Supplied data »

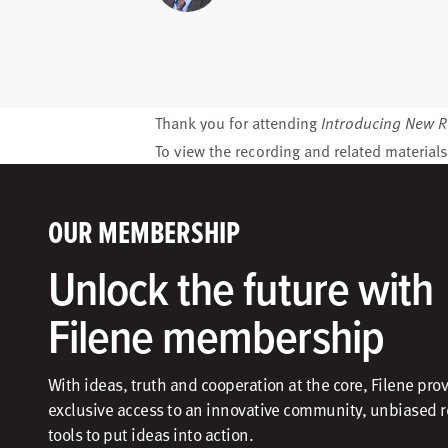
Thank you for attending
Introducing New R
To view the recording and related materials
OUR MEMBERSHIP
Unlock the future with
Filene membership
With ideas, truth and cooperation at the core, Filene pro
exclusive access to an innovative community, unbiased 
tools to put ideas into action.​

Work request » The whole listing should be printed again exactly as written, images excluded.

Task answer »
Thank you for attending
Introducing New R
To view the recording and related materials
OUR MEMBERSHIP
Unlock the future with
Filene membership
With ideas, truth and cooperation at the core, Filene pro
exclusive access to an innovative community, unbiased 
tools to put ideas into action.​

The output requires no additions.